A Justiça havia determinado que o rejeito fosse retirado até dezembro de 2016, mas o prazo não foi cumprido pela Renova.

O Ibama (Instituto Brasileiro do Meio Ambiente e dos Recursos Naturais Renováveis) multou as mineradoras em R$ 1 milhão e deu novo prazo para a retirada até o fim do mês passado, que também não foi cumprido. A Renova pediu aos órgãos ambientais uma prorrogação até novembro de 2019, mas ainda não houve decisão sobre o assunto.

Segundo Bedoya, a forma mais adequada de tratamento da lama que vazou é a sua retenção. Ela explica que a remoção do rejeito teria um impacto ambiental muito mais negativo. De acordo com a gerente, a solução sustentável ecologicamente para essas áreas é a recuperação e não a remoção da lama.

"Tendo em vista os impactos ambientais da movimentação do rejeito, a opção é de não remoção. A solução será definida caso a caso e a decisão final tem como princípio que essa solução será a de menor impacto para o meio ambiente", afirma. 

Bedoya diz que, em 17 trechos ao longo das áreas da bacia do rio Doce atingidas pelos rejeitos da barragem, estão sendo feitos estudos para encontrar essas soluções.

No trecho oito, por exemplo, foram plantadas 42 mil mudas de espécies nativas, numa área de 23 hectares, que apresentaram uma taxa de sobrevivência de 95%. 

"Esse baixo índice de mortalidade das árvores (5%) evita a erosão do solo na margem do rio Doce e dificulta a descida dos rejeitos até a água.

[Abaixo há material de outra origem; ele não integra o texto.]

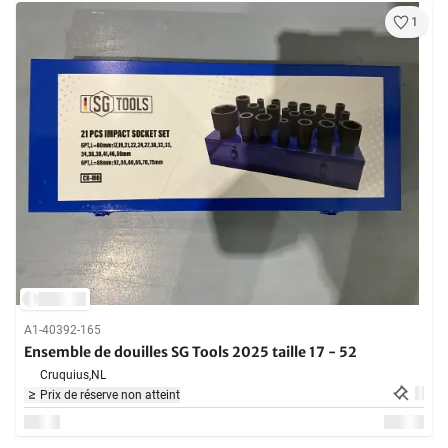
1
A1-40392-165
Ensemble de douilles SG Tools 2025 taille 17 - 52
Cruquius,
NL
Prix de réserve non atteint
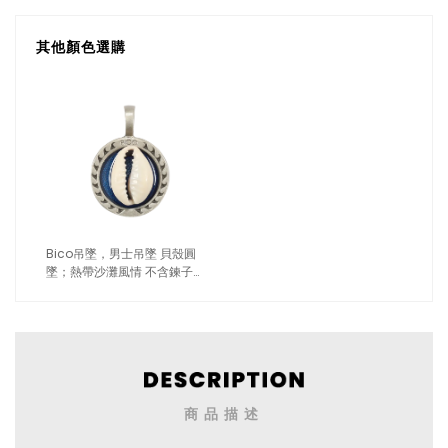
其他顏色選購
Bico吊墜，男士吊墜 貝殼圓
墜；熱帶沙灘風情 不含鍊子
（1739深藍）
商品描述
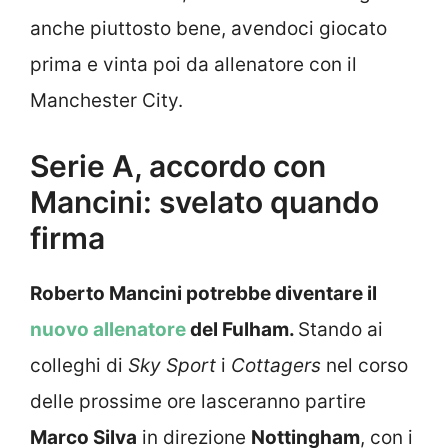
anche piuttosto bene, avendoci giocato
prima e vinta poi da allenatore con il
Manchester City.
Serie A, accordo con
Mancini: svelato quando
firma
Roberto Mancini potrebbe diventare il
nuovo allenatore
del Fulham.
Stando ai
colleghi di
Sky Sport
i
Cottagers
nel corso
delle prossime ore lasceranno partire
Marco Silva
in direzione
Nottingham
, con i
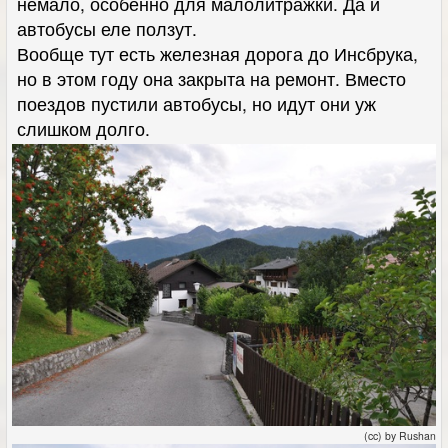
немало, особенно для малолитражки. Да и
автобусы еле ползут.
Вообще тут есть железная дорога до Инсбрука,
но в этом году она закрыта на ремонт. Вместо
поездов пустили автобусы, но идут они уж
слишком долго.
(cc) by Rushan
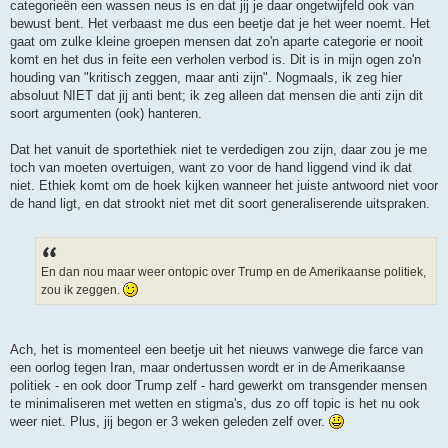
categorieën een wassen neus is en dat jij je daar ongetwijfeld ook van
bewust bent. Het verbaast me dus een beetje dat je het weer noemt. Het
gaat om zulke kleine groepen mensen dat zo'n aparte categorie er nooit
komt en het dus in feite een verholen verbod is. Dit is in mijn ogen zo'n
houding van "kritisch zeggen, maar anti zijn". Nogmaals, ik zeg hier
absoluut NIET dat jij anti bent; ik zeg alleen dat mensen die anti zijn dit
soort argumenten (ook) hanteren.
Dat het vanuit de sportethiek niet te verdedigen zou zijn, daar zou je me
toch van moeten overtuigen, want zo voor de hand liggend vind ik dat
niet. Ethiek komt om de hoek kijken wanneer het juiste antwoord niet voor
de hand ligt, en dat strookt niet met dit soort generaliserende uitspraken.
En dan nou maar weer ontopic over Trump en de Amerikaanse politiek,
zou ik zeggen.
Ach, het is momenteel een beetje uit het nieuws vanwege die farce van
een oorlog tegen Iran, maar ondertussen wordt er in de Amerikaanse
politiek - en ook door Trump zelf - hard gewerkt om transgender mensen
te minimaliseren met wetten en stigma's, dus zo off topic is het nu ook
weer niet. Plus, jij begon er 3 weken geleden zelf over.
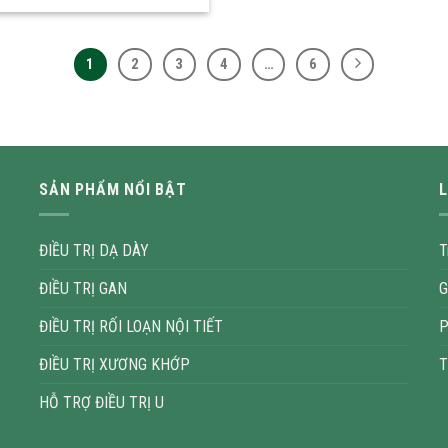
1
2
3
4
…
6
SẢN PHẨM NỔI BẬT
L
ĐIỀU TRỊ DẠ DÀY
T
ĐIỀU TRỊ GAN
G
ĐIỀU TRỊ RỐI LOẠN NỘI TIẾT
P
ĐIỀU TRỊ XƯƠNG KHỚP
T
HỖ TRỢ ĐIỀU TRỊ U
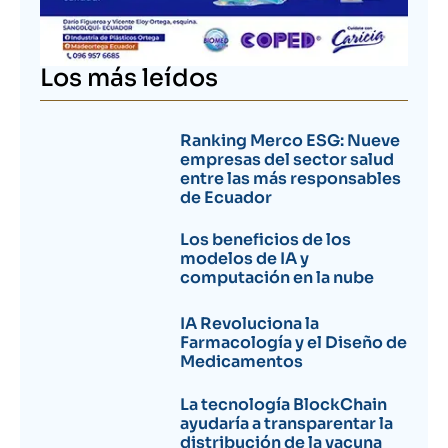
Los más leídos
Ranking Merco ESG: Nueve
empresas del sector salud
entre las más responsables
de Ecuador
Los beneficios de los
modelos de IA y
computación en la nube
IA Revoluciona la
Farmacología y el Diseño de
Medicamentos
La tecnología BlockChain
ayudaría a transparentar la
distribución de la vacuna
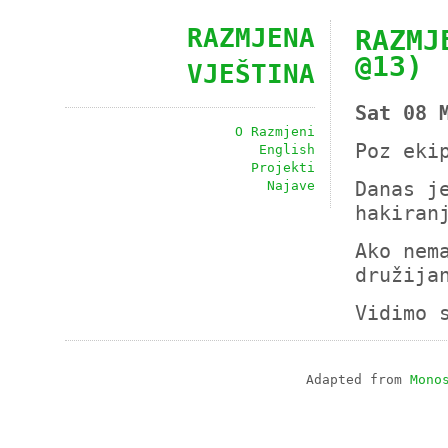
RAZMJENA
RAZMJ
@13)
VJEŠTINA
Sat 08 
O Razmjeni
Poz eki
English
Projekti
Najave
Danas j
hakiran
Ako nem
družija
Vidimo 
Adapted from
Mono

Além disso, tem uma função paisagística e estrutural, contribuindo para o retorno da biodiversidade dessas áreas", diz ela. "A lama não é tóxica. Ela é resultado da lavagem de rochas do próprio solo."

A Renova projeta a restauração de 40 mil hectares em toda a bacia do rio Doce: 10 mil hectares com o plantio de mudas e outros 30 mil hectares com manejo de regeneração natural.

A Renova também assinou convênio com a UFV (Universidade Federal de Viçosa) para estudos sobre a recuperação das áreas atingidas pela lama.

O professor Sebastião Venâncio, engenheiro florestal e especialista em ciência florestal e botânica, coordena o projeto de restauração ecológica dessas áreas. Ele explica que estão em andamento duas dissertações de mestrado e três de iniciação científica sobre a recuperação da bacia do rio Doce.

"A remoção [da lama] implicaria revolvimento e novamente liberação [de resíduos] para os cursos d'água. A recuperação tem se mostrado mais eficiente, com alta sobrevivência das mudas de espécies nativas plantadas sobre a lama. Há também uma forte regeneração natural das florestas em muitas áreas", afirma Venâncio.

"É melhor recuperar essa lama. Com técnicas de bioengenharia e o reflorestamento com espécies nativas, essas áreas estão sendo estabilizadas."

Em nota enviada após a publicação da reportagem, a Fundação Renova afirmou que "a solução para o manejo de rejeitos está em definição junto à Câmara Técnica de Gestão de Rejeitos e Segurança Ambiental, composta por órgãos ambientais". "Isto significa que a remoção do material poderá ser feita em outros trechos, e não apenas no reservatório da Usina Hidrelétrica Risoleta Neves (Candonga)."

"Fazer manejo do rejeito não significa necessariamente retirar o material de onde ele está armazenado. A solução será definida caso a caso e será considerada a opção de não remoção, se essa for a melhor alternativa, tendo em vista os impactos ambientais resultantes da movimentação do rejeito", diz a Renova.

"O sedimento (a lama), resultante da mistura de rejeito e sedimento natural, foi caracterizado, pela norma de resíduos, como não perigoso em todas as amostras (estudadas)", finalizou o comunicado.